Fish Hoek Main Road and Beach Road consist of estate agencies, cellphone businesses, smallish cafés, second-hand shops, four petrol stations and not much else.
Beach Road in the vicinity of the railway station and taxi rank is nothing but a rubbish dump that does nothing to inspire any confidence in the attempt to uplift the CBD. Even two major banks have given up the Main Road.
After 6 in the evening and weekends the Main Road and surrounds become a dead zone with 90% of all businesses closed. Once again, one just needs to look at Kalk Bay to see what is done over weekends.
Just how the businesses in and around the station precinct pass health regulations is above me. The back of the Town Square on Beach Road is absurdly unattractive and is mostly dirty and smelly.
The area containing the metal containers opposite the station is disgraceful. The filth piled up in this area boggles the mind. Can anyone advise what ablution facilities are available for these traders. Again what of the regulations pertaining to health requirements?
The attached photo of the entrance to the Town Square parking area is in my mind indicative of the slide that Fish Hoek Main Road and surrounds has been experiencing for some time.
Bins or no bins, it appears as if the pavements and roads are the depository of choice for rubbish and litter. It appears as if we in Fish Hoek have turned a blind eye to the situation.
Is Fish Hoek prepared to be the frog in the slowly boiling pot of water?
• Marc Yates, chairman of the Fish Hoek Business Improvement District (FHBID), responds: The photo is of private property on Fish Hoek Main Road. The responsibility to maintain these areas falls squarely at the feet of the property owner. However, we have recently made contact with this property owner and requested that they pay some attention specifically to this issue.

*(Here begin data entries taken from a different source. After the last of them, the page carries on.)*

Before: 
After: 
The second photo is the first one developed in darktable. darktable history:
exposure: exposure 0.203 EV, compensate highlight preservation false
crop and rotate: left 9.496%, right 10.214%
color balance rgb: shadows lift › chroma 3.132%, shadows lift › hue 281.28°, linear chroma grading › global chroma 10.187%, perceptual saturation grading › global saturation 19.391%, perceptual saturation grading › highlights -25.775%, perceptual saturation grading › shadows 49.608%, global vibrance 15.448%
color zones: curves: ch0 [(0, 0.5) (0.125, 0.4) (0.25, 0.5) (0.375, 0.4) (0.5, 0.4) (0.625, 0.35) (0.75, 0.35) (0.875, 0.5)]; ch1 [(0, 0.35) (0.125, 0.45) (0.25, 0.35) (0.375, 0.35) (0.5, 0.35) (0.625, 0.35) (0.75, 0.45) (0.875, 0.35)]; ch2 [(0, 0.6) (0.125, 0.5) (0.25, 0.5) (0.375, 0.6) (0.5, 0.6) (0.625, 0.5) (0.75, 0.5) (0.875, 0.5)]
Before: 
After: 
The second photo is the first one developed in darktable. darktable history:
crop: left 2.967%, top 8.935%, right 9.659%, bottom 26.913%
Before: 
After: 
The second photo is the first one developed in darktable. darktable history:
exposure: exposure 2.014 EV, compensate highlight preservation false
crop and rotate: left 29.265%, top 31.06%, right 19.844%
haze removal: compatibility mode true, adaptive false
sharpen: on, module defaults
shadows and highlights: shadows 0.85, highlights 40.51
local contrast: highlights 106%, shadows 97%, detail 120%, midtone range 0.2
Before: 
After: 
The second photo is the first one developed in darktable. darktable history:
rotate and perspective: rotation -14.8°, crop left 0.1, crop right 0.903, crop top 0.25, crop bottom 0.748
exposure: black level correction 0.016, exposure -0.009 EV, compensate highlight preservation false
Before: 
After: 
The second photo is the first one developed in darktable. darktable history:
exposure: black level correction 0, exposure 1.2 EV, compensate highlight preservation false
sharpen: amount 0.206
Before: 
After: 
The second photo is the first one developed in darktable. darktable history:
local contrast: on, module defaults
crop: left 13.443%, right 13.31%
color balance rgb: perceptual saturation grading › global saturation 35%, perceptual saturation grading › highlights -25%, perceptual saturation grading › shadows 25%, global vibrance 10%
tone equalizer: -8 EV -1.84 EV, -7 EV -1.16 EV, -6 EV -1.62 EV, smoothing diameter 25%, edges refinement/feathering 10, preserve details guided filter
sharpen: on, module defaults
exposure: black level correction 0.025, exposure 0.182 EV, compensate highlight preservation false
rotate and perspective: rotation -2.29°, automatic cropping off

Fish Hoek is a transport hub and is facing very different issues to those of Kalk Bay and Simon’s Town. This is not to say that these two towns don’t have their own issues. Throughout the various levels of lockdown last year the BID’s employees and service providers have been working and continued with cleaning up rubbish and clearing out of rubbish bins from the main road and surrounds. The team from the City’s waste department starts every morning at 6am and begins from the Clovelly bridge making its way through the main road. You will often see the blue rubbish bags on the side of the road being used for this operation.
I would concede that it would take a full-time team on the ground making sure that the area is clean all the time. However, finances do not permit for this. Ultimately the best solution is that members of the general public be responsible and make use of the bins provided in these areas.
In regard to the question of ablution facilities for informal traders located at the station precinct, there are public toilets on the north side of the taxi rank as well as at the train station itself.
If people would like to keep up to date with our progress they are welcome to follow the Fish Hoek Business Improvement District on Facebook. We have certainly not turned a blind eye to the situation in Fish Hoek.
• Mayoral committee member for water and waste Xanthea Limberg responds: City cleaners do cleaning in the Fish Hoek area seven days a week. Four cleansing workers work in the area from Monday to Sunday from 5am. Work starts at Beach Road and includes the front section of the taxi rank towards Clovelly and back up Main Road to Kommetjie Road. The second shift works from 1pm until 6pm. Two workers work in the same area as mentioned above, including the beach area towards Kalk Bay. Area cleaning and the removal of bagged waste is also done at the Fish Hoek Bazaar.
• Mayoral committee member for urban management, Grant Twigg responds: A new informal trading plan for Fish Hoek means that the City can reassess where informal trading takes place within the Fish Hoek precinct and identify better informal trading opportunities. As a result, the containers located at the Fish Hoek railway station have been removed. The City’s area economic development department is confident that the newly revised trading plan will assist in the revitalisation of Fish Hoek.